Mucociliary clearance may limit the contact time of a drug molecule with the epithelial surface. The drug, instead of settling locally, can instead be removed to the throat, to be swallowed or expectorated. The mucociliary escalator moves the mucus blanket toward the nasopharynx at an average speed of 6 mm/minute, so that a particle deposited in the valve region of the nose is cleared to the nasopharynx within 15–20 minutes. Limited contact time with the absorbing surface may compromise drug absorption for a systemically active drug, or shorten drug–receptor interaction time for a locally acting drug.

10.3.1.4 Epithelial Barrier

If systemic absorption is the aim of therapy, the epithelial barrier must also be considered. Transport across epithelial barriers is described in detail in Chapter 4. To summarize here with respect to the nasal route, drug permeation via the paracellular route (i.e., between epithelial cells) is limited because of the tight junctional complexes that are present between cells. The predominant transport pathway across nasal epithelium is usually via the transcellular route, by means of transcellular passive diffusion. The rate of absorption is governed by Fick’s law (Chapter 4, Equation 4.1). The most important physicochemical drug factors affecting nasal absorption are as follows: (1) molecular weight (nasal absorption drops off sharply for drugs with a molecular weight > 1000 Da) and (2) lipophilicity (polar, hydrophilic, or ionized molecules exhibit poor permeability).

Thus, drugs currently administered nasally for systemic action generally comprise low molecular weight, lipophilic compounds. Although some peptides do show some systemic absorption (calcitonin, oxytocin, etc., see Section 10.1), the absolute bioavailability of peptide drugs via the nasal route is still relatively low. For example, the IN bioavailability of salmon calcitonin (MW 3432 Da) is only about 3%. Low bioavailability is compensated for by the extremely high potency of these drugs, which can produce therapeutic effects even at low plasma concentrations.

TASK LIST:
1: Using the passage on nasal drug absorption, explain in one to three sentences why peptide drugs such as salmon calcitonin can still work despite their low nasal bioavailability.
2: Translate this sentence from the passage on nasal drug absorption into Spanish: "Thus, drugs currently administered nasally for systemic action generally comprise low molecular weight, lipophilic compounds."

INPUT DATA:
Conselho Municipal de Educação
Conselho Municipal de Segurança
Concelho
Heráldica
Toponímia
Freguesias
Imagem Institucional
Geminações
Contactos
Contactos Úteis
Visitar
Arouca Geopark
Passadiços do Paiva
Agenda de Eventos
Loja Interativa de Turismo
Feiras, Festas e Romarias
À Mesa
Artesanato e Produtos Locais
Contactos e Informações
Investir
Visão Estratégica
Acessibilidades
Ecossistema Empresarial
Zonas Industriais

WRITTEN RESPONSES:
1: Their low bioavailability is offset by their extremely high potency. Because of this potency, they can produce therapeutic effects even at low plasma concentrations.

2: Por lo tanto, los fármacos que actualmente se administran por vía nasal para una acción sistémica están constituidos generalmente por compuestos lipofílicos de bajo peso molecular.